Why I mostly don't use ed(1)
for non-interactive edits in scripts
One of the things that is frequently
said about
ed(1)
is that it remains useful for non-interactive modifications
to files, for example as part of shell scripts. I even mentioned
this as a good use of ed
today in my entry on why ed
is not
a good (interactive) editor today,
and I stand by that. But, well, there is a problem with using ed
this way, and that problem is why I only very rarely actually use
ed
for scripted modifications to files.
The fundamental problem is that non-interactive editing with ed
has no error handling. This is perfectly reasonable, because ed
was originally written for interactive editing and in interactive
editing the human behind the keyboard does the error handling, but
when you apply this model to non-interactive editing it means that
your stream of ed
commands is essentially flying blind. If the
input file is in the state that you expected it to be, all will go
well. If there is something different about the input file, so that
your line numbers are off, or a '/search/
' address doesn't match
what you expect (or perhaps at all), or any number of other things
go wrong, then you can get a mess, sometimes a rapidly escalating
one, and then you will get to the end of your ed
commands and
'w
' the resulting mess into your target file.

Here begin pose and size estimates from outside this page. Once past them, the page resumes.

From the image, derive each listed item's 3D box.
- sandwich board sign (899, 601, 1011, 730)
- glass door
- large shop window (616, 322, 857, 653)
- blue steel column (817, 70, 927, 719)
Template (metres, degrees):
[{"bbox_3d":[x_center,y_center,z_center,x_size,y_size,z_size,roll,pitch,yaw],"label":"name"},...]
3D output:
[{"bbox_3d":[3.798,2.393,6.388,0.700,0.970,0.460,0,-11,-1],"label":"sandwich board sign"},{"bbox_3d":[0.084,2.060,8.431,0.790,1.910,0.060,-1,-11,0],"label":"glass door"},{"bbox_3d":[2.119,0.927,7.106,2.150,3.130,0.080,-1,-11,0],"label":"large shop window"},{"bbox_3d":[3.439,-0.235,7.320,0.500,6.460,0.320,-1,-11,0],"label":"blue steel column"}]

As a result of this, among other issues, ed
tends to be my last
resort for non-interactive edits in scripts. I would much rather
use sed
or something else that is genuinely focused on stream
editing if I can, or put together some code in a language where I
can include explicit error checking so I'll handle the situation
where my input file is not actually the way I thought it was going
to be.
(If I did this very often, I would probably dust off my Perl.)

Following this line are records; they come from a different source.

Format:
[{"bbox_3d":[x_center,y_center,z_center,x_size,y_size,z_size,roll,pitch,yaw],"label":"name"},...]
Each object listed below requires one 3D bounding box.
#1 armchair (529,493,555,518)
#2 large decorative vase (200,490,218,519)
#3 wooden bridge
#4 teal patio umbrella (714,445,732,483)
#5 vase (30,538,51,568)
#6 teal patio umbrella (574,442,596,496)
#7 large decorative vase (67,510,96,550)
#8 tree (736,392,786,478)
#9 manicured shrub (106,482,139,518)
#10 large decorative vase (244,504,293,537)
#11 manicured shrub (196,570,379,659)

If I was creating an ideal version of ed
for non-interactive
editing, I would definitely have it include some form of conditionals
and 'abort with a non-zero exit status if ...' command. Perhaps
you'd want to model a lot of this on what sed
does here with
command blocks, b
, t
(and T
in GNU sed), and so on, but I
can't help but think that there has to be a more readable and clear
version with things like relatively explicit if conditions.

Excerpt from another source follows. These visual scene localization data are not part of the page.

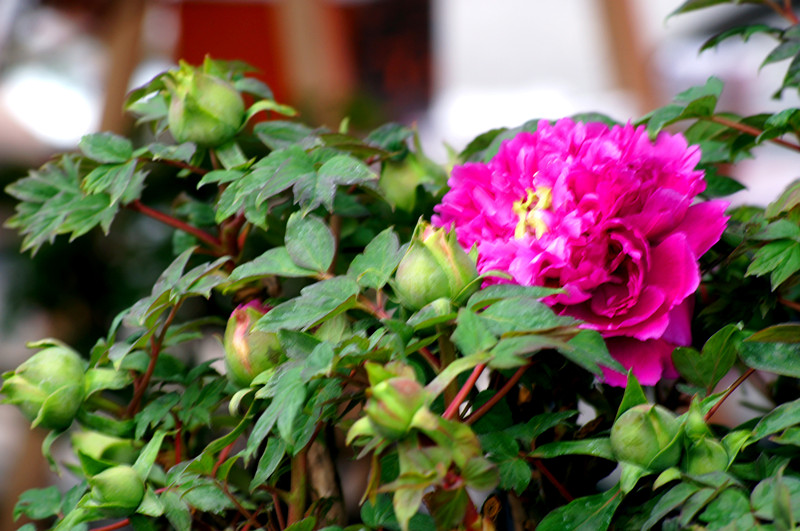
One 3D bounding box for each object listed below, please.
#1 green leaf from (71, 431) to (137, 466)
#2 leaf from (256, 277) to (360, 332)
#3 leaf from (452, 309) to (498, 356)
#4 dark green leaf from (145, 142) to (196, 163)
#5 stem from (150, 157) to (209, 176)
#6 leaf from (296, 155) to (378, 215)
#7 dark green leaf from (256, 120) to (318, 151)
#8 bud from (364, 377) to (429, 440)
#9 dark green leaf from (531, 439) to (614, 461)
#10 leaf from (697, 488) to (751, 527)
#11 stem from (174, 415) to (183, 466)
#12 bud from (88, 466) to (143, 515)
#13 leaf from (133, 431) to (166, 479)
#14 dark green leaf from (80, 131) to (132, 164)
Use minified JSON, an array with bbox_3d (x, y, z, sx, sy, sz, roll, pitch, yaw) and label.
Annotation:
[{"bbox_3d":[-0.158,0.098,2.140,0.032,0.026,0.026,32,6,-18],"label":"green leaf"},{"bbox_3d":[-0.047,0.020,2.030,0.053,0.009,0.024,-21,39,-8],"label":"leaf"},{"bbox_3d":[0.038,0.034,2.020,0.022,0.026,0.007,-21,-15,-2],"label":"leaf"},{"bbox_3d":[-0.121,-0.059,2.100,0.025,0.006,0.020,-9,31,-15],"label":"dark green leaf"},{"bbox_3d":[-0.117,-0.052,2.110,0.032,0.004,0.004,16,-29,9],"label":"stem"},{"bbox_3d":[-0.034,-0.043,2.110,0.045,0.014,0.036,25,47,26],"label":"leaf"},{"bbox_3d":[-0.060,-0.069,2.140,0.035,0.014,0.022,0,8,0],"label":"dark green leaf"},{"bbox_3d":[-0.002,0.072,2.020,0.032,0.032,0.031,9,17,0],"label":"bud"},{"bbox_3d":[0.090,0.096,2.080,0.046,0.010,0.016,0,8,0],"label":"dark green leaf"},{"bbox_3d":[0.166,0.124,2.050,0.027,0.007,0.022,-11,43,-4],"label":"leaf"},{"bbox_3d":[-0.115,0.091,2.080,0.004,0.027,0.004,0,8,0],"label":"stem"},{"bbox_3d":[-0.146,0.116,2.060,0.028,0.025,0.025,31,6,-27],"label":"bud"},{"bbox_3d":[-0.129,0.099,2.070,0.011,0.028,0.006,17,-7,37],"label":"leaf"},{"bbox_3d":[-0.160,-0.064,2.170,0.030,0.007,0.023,14,43,-15],"label":"dark green leaf"}]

(I have a long standing sed
script that uses some clever tricks
with b
and the pattern space and so on. I wrote it in sed
to
deliberately explore these features and it works, but it's basically
a stunt and I would probably be better off if I rewrote the script
in a language where the actual logic was not hiding in the middle
of a Turing tarpit.)
PS: One place this comes up, or rather came up years ago and got
dealt with then, is in what diff
format people use for patch
.
In theory you can use ed scripts; in practice, everyone considers
those to be too prone to problems and uses other formats. These
days, about the only thing I think ed format diffs are used for is
if you want to see a very compact version of the changes. Even then
I'm not convinced by their merits against 'diff -u0
', although
we still use ed format diffs in our worklogs
out of long standing habit.
Sidebar: Where you definitely need ed
instead of sed
The obvious case is if you want to move text around (or copy it),
especially if you need to move text backwards (to earlier in the
file). As a stream editor, sed
can change lines and it can move
text to later in the file if you work very hard at it, but it can
never move text backward. I think it's also easier to delete a
variable range of lines in ed, for example 'everything from a start
line up to but not including an end marker'.
Ed will also do in-place editing without the need to write to a
temporary file and then shuffle the temporary file into place. I'm
neutral on whether this is a feature or not, and you can certainly
get ed
to write your results to a new file if you want to.